眼睛蒙上水光,模糊间,我好像又看见了那个熟悉的身影。
怎么会是他呢,他早就对我失望了。
我眼神空洞,喃喃道:“阿城。”
闻城动作顿住,意味深长的俯视我,冷声道:“裴时月,你早就没资格这么叫我了。”
我恍然回神,背过身去,强作镇静道:“你怎么又回来了。”
闻城把一袋东西塞进我手里,淡淡道:“是过敏药和消肿药,别误会,是我未婚妻人善良,让我给你买的。”
我把那些东西打落在地。
闻城,过你幸福美满的生活吧,不要再搅进我这一滩烂泥里了。
“我不要你的东西,拿走吧。
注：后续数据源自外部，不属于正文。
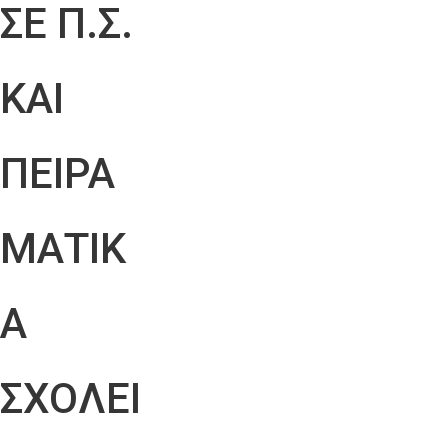
ΣΕ Π.Σ.
ΚΑΙ
ΠΕΙΡΑ
ΜΑΤΙΚ
Α
ΣΧΟΛΕΙ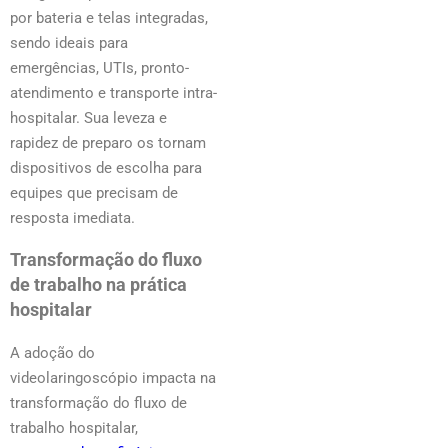
por bateria e telas integradas,
sendo ideais para
emergências, UTIs, pronto-
atendimento e transporte intra-
hospitalar. Sua leveza e
rapidez de preparo os tornam
dispositivos de escolha para
equipes que precisam de
resposta imediata.
Transformação do fluxo
de trabalho na prática
hospitalar
A adoção do
videolaringoscópio impacta na
transformação do fluxo de
trabalho hospitalar,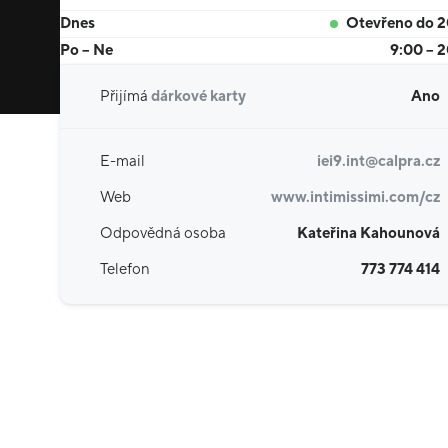
Dnes
Otevřeno do 
Po – Ne
9:00 – 
Přijímá
dárkové karty
Ano
E-mail
iei9.int@calpra.cz
Web
www.intimissimi.com/cz
Odpovědná osoba
Kateřina Kahounová
Telefon
773 774 414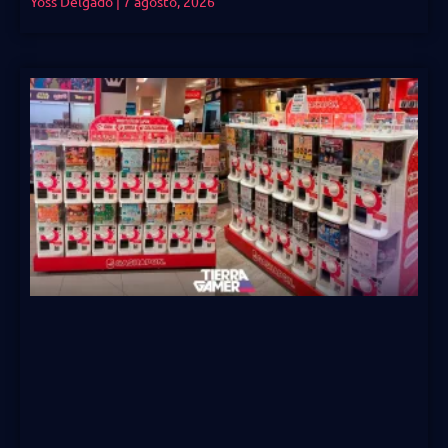
Yoss Delgado
7 agosto, 2026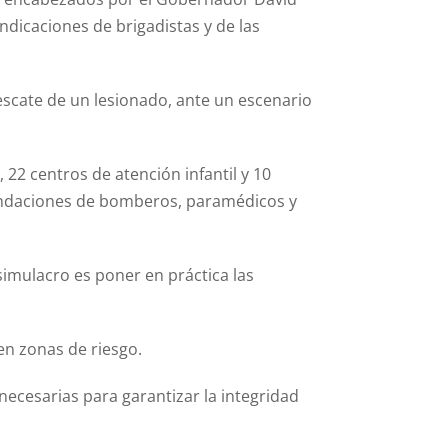
ndicaciones de brigadistas y de las
rescate de un lesionado, ante un escenario
 22 centros de atención infantil y 10
mendaciones de bomberos, paramédicos y
 simulacro es poner en práctica las
en zonas de riesgo.
ecesarias para garantizar la integridad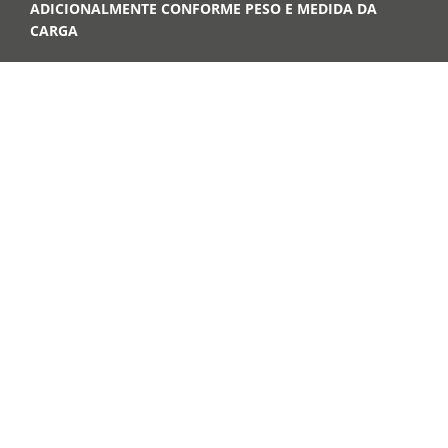
ADICIONALMENTE CONFORME PESO E MEDIDA DA
CARGA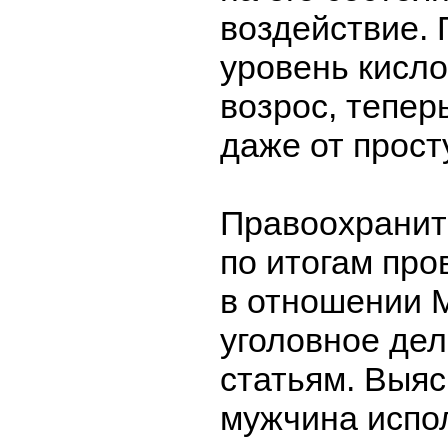
воздействие. 
уровень кисло
возрос, тепе
даже от прост
Правоохранит
по итогам про
в отношении 
уголовное дел
статьям. Выяс
мужчина испо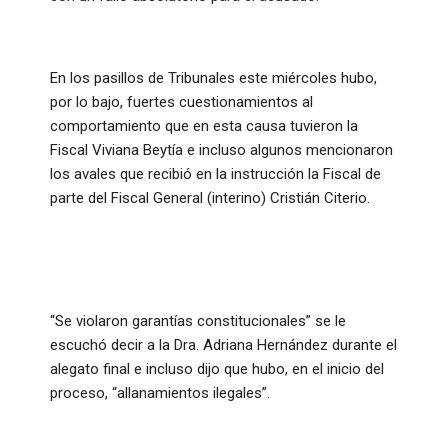
En los pasillos de Tribunales este miércoles hubo,
por lo bajo, fuertes cuestionamientos al
comportamiento que en esta causa tuvieron la
Fiscal Viviana Beytía e incluso algunos mencionaron
los avales que recibió en la instrucción la Fiscal de
parte del Fiscal General (interino) Cristián Citerio.
“Se violaron garantías constitucionales” se le
escuchó decir a la Dra. Adriana Hernández durante el
alegato final e incluso dijo que hubo, en el inicio del
proceso, “allanamientos ilegales”.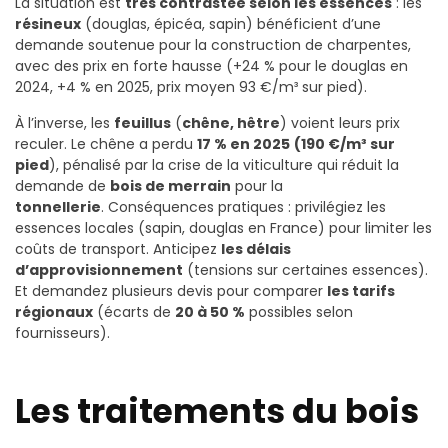
La situation est
très contrastée selon les essences
: les
résineux
(douglas, épicéa, sapin) bénéficient d’une
demande soutenue pour la construction de charpentes,
avec des prix en forte hausse (+24 % pour le douglas en
2024, +4 % en 2025, prix moyen 93 €/m³ sur pied).
À l’inverse, les
feuillus
(
chêne, hêtre
) voient leurs prix
reculer. Le chêne a perdu
17 % en 2025
(190 €/m³ sur
pied
), pénalisé par la crise de la viticulture qui réduit la
demande de
bois de merrain
pour la
tonnellerie
.
Conséquences pratiques : privilégiez les
essences locales (sapin, douglas en France) pour limiter les
coûts de transport. Anticipez
les délais
d’approvisionnement
(tensions sur certaines essences).
Et demandez plusieurs devis pour comparer
les tarifs
régionaux
(écarts de
20 à 50 %
possibles selon
fournisseurs).
Les traitements du bois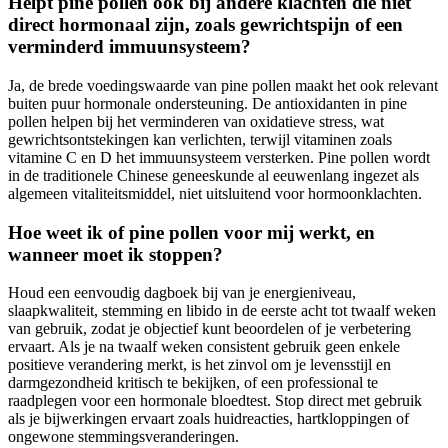
Helpt pine pollen ook bij andere klachten die niet
direct hormonaal zijn, zoals gewrichtspijn of een
verminderd immuunsysteem?
Ja, de brede voedingswaarde van pine pollen maakt het ook relevant
buiten puur hormonale ondersteuning. De antioxidanten in pine
pollen helpen bij het verminderen van oxidatieve stress, wat
gewrichtsontstekingen kan verlichten, terwijl vitaminen zoals
vitamine C en D het immuunsysteem versterken. Pine pollen wordt
in de traditionele Chinese geneeskunde al eeuwenlang ingezet als
algemeen vitaliteitsmiddel, niet uitsluitend voor hormoonklachten.
Hoe weet ik of pine pollen voor mij werkt, en
wanneer moet ik stoppen?
Houd een eenvoudig dagboek bij van je energieniveau,
slaapkwaliteit, stemming en libido in de eerste acht tot twaalf weken
van gebruik, zodat je objectief kunt beoordelen of je verbetering
ervaart. Als je na twaalf weken consistent gebruik geen enkele
positieve verandering merkt, is het zinvol om je levensstijl en
darmgezondheid kritisch te bekijken, of een professional te
raadplegen voor een hormonale bloedtest. Stop direct met gebruik
als je bijwerkingen ervaart zoals huidreacties, hartkloppingen of
ongewone stemmingsveranderingen.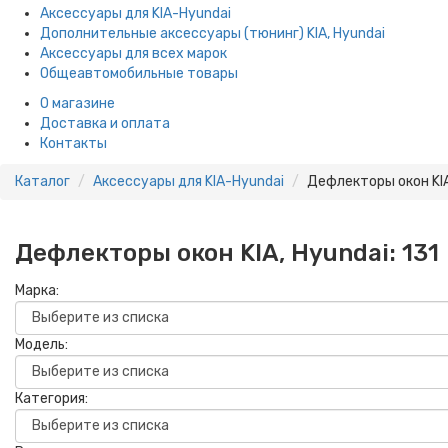
Аксессуары для KIA-Hyundai
Дополнительные аксессуары (тюнинг) KIA, Hyundai
Аксессуары для всех марок
Общеавтомобильные товары
О магазине
Доставка и оплата
Контакты
Каталог
Аксессуары для KIA-Hyundai
Дефлекторы окон KIA
Дефлекторы окон KIA, Hyundai:
131
Марка:
Модель:
Категория: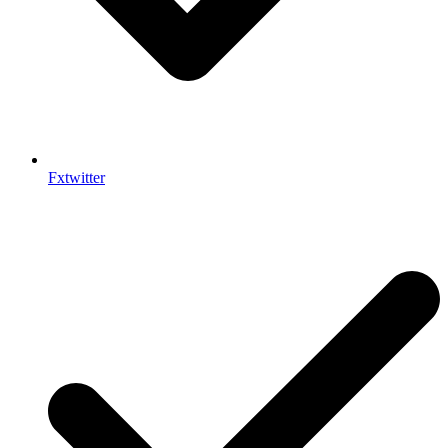
Fxtwitter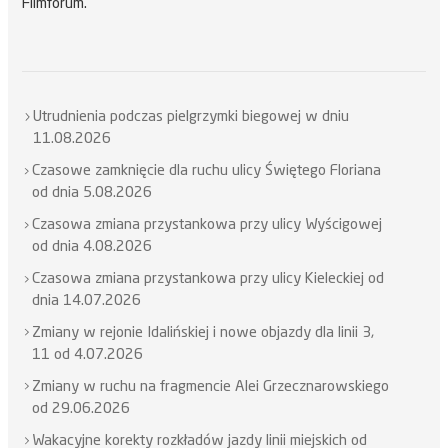
Filmforum.
Utrudnienia podczas pielgrzymki biegowej w dniu
11.08.2026
Czasowe zamknięcie dla ruchu ulicy Świętego Floriana
od dnia 5.08.2026
Czasowa zmiana przystankowa przy ulicy Wyścigowej
od dnia 4.08.2026
Czasowa zmiana przystankowa przy ulicy Kieleckiej od
dnia 14.07.2026
Zmiany w rejonie Idalińskiej i nowe objazdy dla linii 3,
11 od 4.07.2026
Zmiany w ruchu na fragmencie Alei Grzecznarowskiego
od 29.06.2026
Wakacyjne korekty rozkładów jazdy linii miejskich od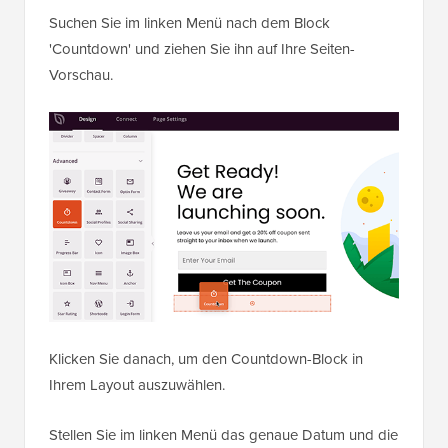
Suchen Sie im linken Menü nach dem Block
'Countdown' und ziehen Sie ihn auf Ihre Seiten-
Vorschau.
Klicken Sie danach, um den Countdown-Block in
Ihrem Layout auszuwählen.
Stellen Sie im linken Menü das genaue Datum und die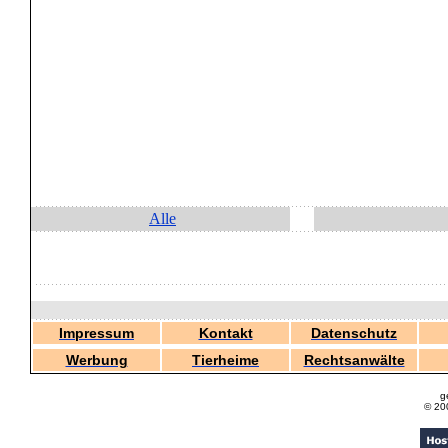
Alle
Impressum
Kontakt
Datenschutz
Werbung
Tierheime
Rechtsanwälte
g
© 20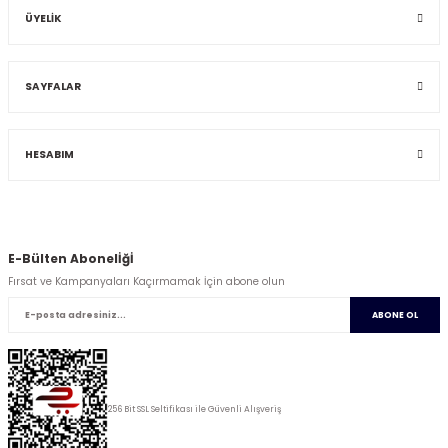
ÜYELİK
SAYFALAR
HESABIM
E-Bülten Abonelİğİ
Fırsat ve Kampanyaları Kaçırmamak İçin abone olun
ABONE OL
256 Bit SSL Seltifikası ile Güvenli Alışveriş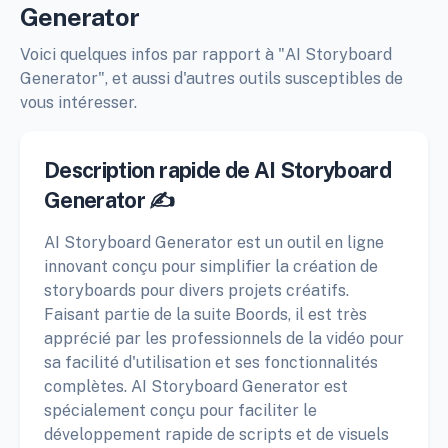
Generator
Voici quelques infos par rapport à "AI Storyboard
Generator", et aussi d'autres outils susceptibles de
vous intéresser.
Description rapide de AI Storyboard
Generator ✍️
AI Storyboard Generator est un outil en ligne
innovant conçu pour simplifier la création de
storyboards pour divers projets créatifs.
Faisant partie de la suite Boords, il est très
apprécié par les professionnels de la vidéo pour
sa facilité d'utilisation et ses fonctionnalités
complètes. AI Storyboard Generator est
spécialement conçu pour faciliter le
développement rapide de scripts et de visuels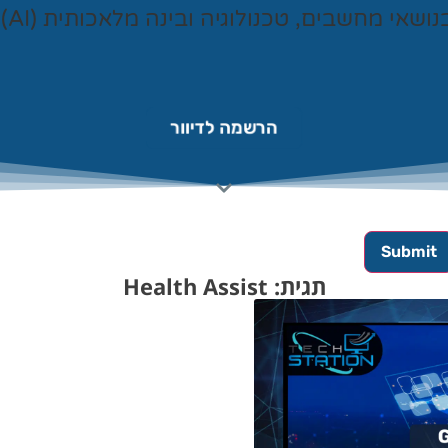
נושאי מחשבים, טכנולוגיה ובינה מלאכותית (AI).
הרשמה לדיוור
תגית: Health Assist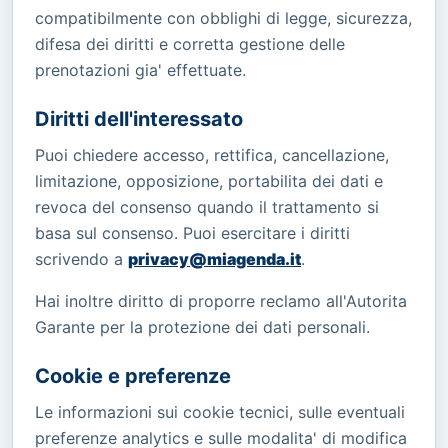
compatibilmente con obblighi di legge, sicurezza,
difesa dei diritti e corretta gestione delle
prenotazioni gia' effettuate.
Diritti dell'interessato
Puoi chiedere accesso, rettifica, cancellazione,
limitazione, opposizione, portabilita dei dati e
revoca del consenso quando il trattamento si
basa sul consenso. Puoi esercitare i diritti
scrivendo a
privacy@miagenda.it
.
Hai inoltre diritto di proporre reclamo all'Autorita
Garante per la protezione dei dati personali.
Cookie e preferenze
Le informazioni sui cookie tecnici, sulle eventuali
preferenze analytics e sulle modalita' di modifica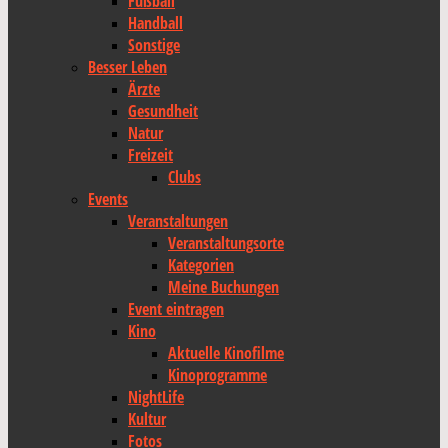
Fußball
Handball
Sonstige
Besser Leben
Ärzte
Gesundheit
Natur
Freizeit
Clubs
Events
Veranstaltungen
Veranstaltungsorte
Kategorien
Meine Buchungen
Event eintragen
Kino
Aktuelle Kinofilme
Kinoprogramme
NightLife
Kultur
Fotos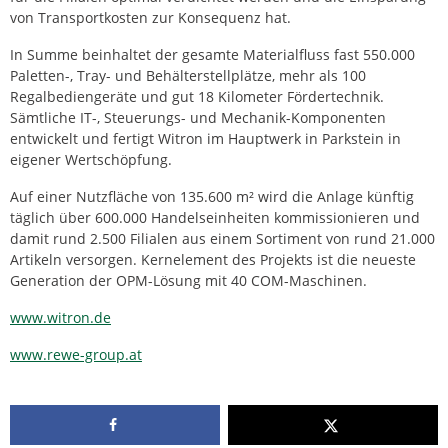
von Transportkosten zur Konsequenz hat.
In Summe beinhaltet der gesamte Materialfluss fast 550.000
Paletten-, Tray- und Behälterstellplätze, mehr als 100
Regalbediengeräte und gut 18 Kilometer Fördertechnik.
Sämtliche IT-, Steuerungs- und Mechanik-Komponenten
entwickelt und fertigt Witron im Hauptwerk in Parkstein in
eigener Wertschöpfung.
Auf einer Nutzfläche von 135.600 m² wird die Anlage künftig
täglich über 600.000 Handelseinheiten kommissionieren und
damit rund 2.500 Filialen aus einem Sortiment von rund 21.000
Artikeln versorgen. Kernelement des Projekts ist die neueste
Generation der OPM-Lösung mit 40 COM-Maschinen.
www.witron.de
www.rewe-group.at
”
闻城冷笑着看向我:“裴时月,觉得脏啊?”
他皮鞋重重踩在那袋药上,一字一句道:“嫌我这个小混混配不上你,可是你看看你现在住的地方,和从前的出租屋有区别吗?”
我默不作声,冷眼看他生气。
他愤怒而讥讽的说道:“王松我打听过了,卑劣、无恶不作,是你曾经最痛恨的人,你居然为了钱嫁给这种人?”
他说出的话仿佛针尖刺向我的心脏。
“裴时月,你非把自己弄这么脏是吗?”
路灯亮起,闻城借着光看清了我脸上清晰的巴掌印。
他嗤笑道:“原来是看我在楼下故意下来的,把自己扇成这样博心疼,裴时月你还要脸吗?”
闻城眼眸中跃动着愤怒的火苗,说道:“你还是和从前一样贪财,能为了钱玩弄别人的感情,一点也没变过。”
我笑了,脸上火辣辣的疼,淡声道:“对啊我就是贱,闻总赏我点钱吧。”
闻城似乎是惊讶于我的话,胸口起伏喘着气,说不出话来,只是死死盯着我。
他摇摇头,愤恨的扔下一句“我从前真是瞎了眼,爱错人了。”
便离开了。
我终于放松下来,缓缓跌坐在地上,泪水滴在沾染灰尘的塑料袋上。
我伸出手,把袋子和药紧紧搂在怀里。
闻城,你知不知道我多想再见你?
又多害怕再见你。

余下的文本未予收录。